Also, it would not be advisable to include non-chapter members in your member email grouping.  Try creating a separate "group" or "distribution list" for non-members.


----------



## astrong3 (May 21, 2009)

tonamoore,

No you do not have to be a member to attend your local chapter meetings. The meetings are to educated and inform us on the changes that are going on in our changing, growing field. 

If you have any further questions, I can be reached at astrong27@yahoo.com.

Sincerely,
Ange'l Strong
President, 2009
Sacramento Chapter


----------



## astrong3 (May 21, 2009)

*Blind Copy!*

Susan Ward,

Can the Blind Copy also work on using Yahoo email?

Please let me know.

Thanks,
Ange'l Strong
President, 2009
Sacramento Chapter


----------



## fredabrinson (May 27, 2009)

*Attending Chapter Meetings for non-AAPC members*

Just a little more info regarding the comment of not needing to be a member of AAPC to attend chapter meetings; there is a limit of three times a visitor or guest can attend a chapter meeting without joining.  Prior to the fourth attendance, the visitor would need to join AAPC.

This information can be found in the Local Chapter 2009 Handbook, Chapter 7, bullet 1.  "Non-AAPC members may attend up to three local chapter meetings before becoming a member of the AAPC".

Thanks,
Freda Brinson
Savannah, GA


----------

▸ **Given material**
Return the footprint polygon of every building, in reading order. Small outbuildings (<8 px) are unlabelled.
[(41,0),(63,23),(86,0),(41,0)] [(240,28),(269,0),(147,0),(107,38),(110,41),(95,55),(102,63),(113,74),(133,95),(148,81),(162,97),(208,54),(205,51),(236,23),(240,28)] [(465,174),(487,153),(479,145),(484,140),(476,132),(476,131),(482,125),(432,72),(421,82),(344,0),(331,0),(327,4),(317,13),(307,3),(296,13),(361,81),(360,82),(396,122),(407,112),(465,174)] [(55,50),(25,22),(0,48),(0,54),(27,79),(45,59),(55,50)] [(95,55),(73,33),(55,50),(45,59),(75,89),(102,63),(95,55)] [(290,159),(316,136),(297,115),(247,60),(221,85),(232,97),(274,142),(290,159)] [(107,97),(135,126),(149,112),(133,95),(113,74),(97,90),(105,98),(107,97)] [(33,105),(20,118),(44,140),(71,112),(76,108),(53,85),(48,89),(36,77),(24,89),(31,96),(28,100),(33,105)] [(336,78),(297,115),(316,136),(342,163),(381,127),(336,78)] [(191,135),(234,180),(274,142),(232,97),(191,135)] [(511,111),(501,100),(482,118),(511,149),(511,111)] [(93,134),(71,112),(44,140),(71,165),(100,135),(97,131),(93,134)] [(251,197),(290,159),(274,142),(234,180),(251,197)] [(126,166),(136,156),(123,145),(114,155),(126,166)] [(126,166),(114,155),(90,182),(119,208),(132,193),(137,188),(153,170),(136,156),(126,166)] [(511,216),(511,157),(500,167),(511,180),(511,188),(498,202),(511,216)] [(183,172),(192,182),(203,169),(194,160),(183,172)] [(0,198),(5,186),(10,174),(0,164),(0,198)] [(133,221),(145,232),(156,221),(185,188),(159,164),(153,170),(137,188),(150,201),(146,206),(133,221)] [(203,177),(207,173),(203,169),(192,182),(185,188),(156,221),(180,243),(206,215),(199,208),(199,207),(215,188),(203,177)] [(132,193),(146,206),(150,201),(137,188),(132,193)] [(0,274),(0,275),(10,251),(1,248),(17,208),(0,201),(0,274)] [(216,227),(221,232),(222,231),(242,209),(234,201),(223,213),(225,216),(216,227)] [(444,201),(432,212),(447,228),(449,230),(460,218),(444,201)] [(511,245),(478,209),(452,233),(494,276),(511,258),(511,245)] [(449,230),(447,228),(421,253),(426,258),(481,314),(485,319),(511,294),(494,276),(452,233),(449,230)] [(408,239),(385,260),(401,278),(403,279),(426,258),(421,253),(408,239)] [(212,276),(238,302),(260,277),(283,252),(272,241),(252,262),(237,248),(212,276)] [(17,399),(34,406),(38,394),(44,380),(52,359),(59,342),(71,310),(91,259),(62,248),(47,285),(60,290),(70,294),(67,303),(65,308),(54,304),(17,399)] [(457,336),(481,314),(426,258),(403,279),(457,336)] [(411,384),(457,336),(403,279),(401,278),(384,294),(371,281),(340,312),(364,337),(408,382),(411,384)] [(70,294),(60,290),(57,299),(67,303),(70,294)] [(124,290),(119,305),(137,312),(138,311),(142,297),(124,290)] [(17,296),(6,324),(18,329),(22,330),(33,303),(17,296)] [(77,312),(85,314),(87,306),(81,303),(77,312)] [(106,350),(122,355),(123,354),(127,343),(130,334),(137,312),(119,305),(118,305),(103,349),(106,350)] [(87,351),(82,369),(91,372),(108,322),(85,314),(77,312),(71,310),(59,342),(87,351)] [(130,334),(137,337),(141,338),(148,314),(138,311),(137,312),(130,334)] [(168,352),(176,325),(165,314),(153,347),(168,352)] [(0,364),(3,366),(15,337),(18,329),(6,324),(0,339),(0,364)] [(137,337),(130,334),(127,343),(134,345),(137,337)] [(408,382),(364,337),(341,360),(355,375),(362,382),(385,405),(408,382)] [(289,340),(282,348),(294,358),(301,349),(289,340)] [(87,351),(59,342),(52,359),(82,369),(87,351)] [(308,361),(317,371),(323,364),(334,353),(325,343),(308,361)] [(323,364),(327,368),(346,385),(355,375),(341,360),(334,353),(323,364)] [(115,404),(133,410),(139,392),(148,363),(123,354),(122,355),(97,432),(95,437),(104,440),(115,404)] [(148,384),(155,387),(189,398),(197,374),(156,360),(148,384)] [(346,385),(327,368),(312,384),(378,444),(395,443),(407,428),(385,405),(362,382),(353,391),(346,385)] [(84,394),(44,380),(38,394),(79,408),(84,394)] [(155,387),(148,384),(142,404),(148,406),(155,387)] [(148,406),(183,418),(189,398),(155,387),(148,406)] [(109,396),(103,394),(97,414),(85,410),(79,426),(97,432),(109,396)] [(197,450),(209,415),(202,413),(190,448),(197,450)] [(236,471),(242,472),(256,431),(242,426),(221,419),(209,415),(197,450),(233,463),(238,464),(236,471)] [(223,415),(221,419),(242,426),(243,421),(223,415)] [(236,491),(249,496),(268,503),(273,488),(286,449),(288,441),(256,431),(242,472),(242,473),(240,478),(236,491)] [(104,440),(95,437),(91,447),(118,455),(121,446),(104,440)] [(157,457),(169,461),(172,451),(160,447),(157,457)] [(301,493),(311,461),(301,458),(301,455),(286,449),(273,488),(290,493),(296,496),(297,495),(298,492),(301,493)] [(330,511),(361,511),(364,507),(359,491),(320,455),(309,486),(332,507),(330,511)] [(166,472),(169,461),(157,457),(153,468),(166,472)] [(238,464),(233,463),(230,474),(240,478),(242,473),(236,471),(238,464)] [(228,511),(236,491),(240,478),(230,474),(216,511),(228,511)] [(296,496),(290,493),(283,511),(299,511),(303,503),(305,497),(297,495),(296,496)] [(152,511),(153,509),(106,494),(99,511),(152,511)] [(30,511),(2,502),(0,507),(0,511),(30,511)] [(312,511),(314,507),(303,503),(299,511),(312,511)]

▸ **Problem set**
1. Duplicate the part of the forum thread on chapter meetings starting with "Also, it would" and going on through "changing, growing field.".
2. For each statement, answer yes or no on whether the forum thread on chapter meetings agrees with it, and quote the words of the thread that decide it. (a) A visitor has to join AAPC before a fourth chapter meeting. (b) The visitor limit is given in Chapter 5 of the Local Chapter 2009 Handbook. (c) Adding non-members to the member email group is recommended.

▸ **Results for the exercise**
1.
Also, it would not be advisable to include non-chapter members in your member email grouping.  Try creating a separate "group" or "distribution list" for non-members.


----------



## astrong3 (May 21, 2009)

tonamoore,

No you do not have to be a member to attend your local chapter meetings. The meetings are to educated and inform us on the changes that are going on in our changing, growing field.

2.
(a) Yes: "Prior to the fourth attendance, the visitor would need to join AAPC."
(b) No: "Local Chapter 2009 Handbook, Chapter 7, bullet 1."
(c) No: "it would not be advisable to include non-chapter members in your member email grouping."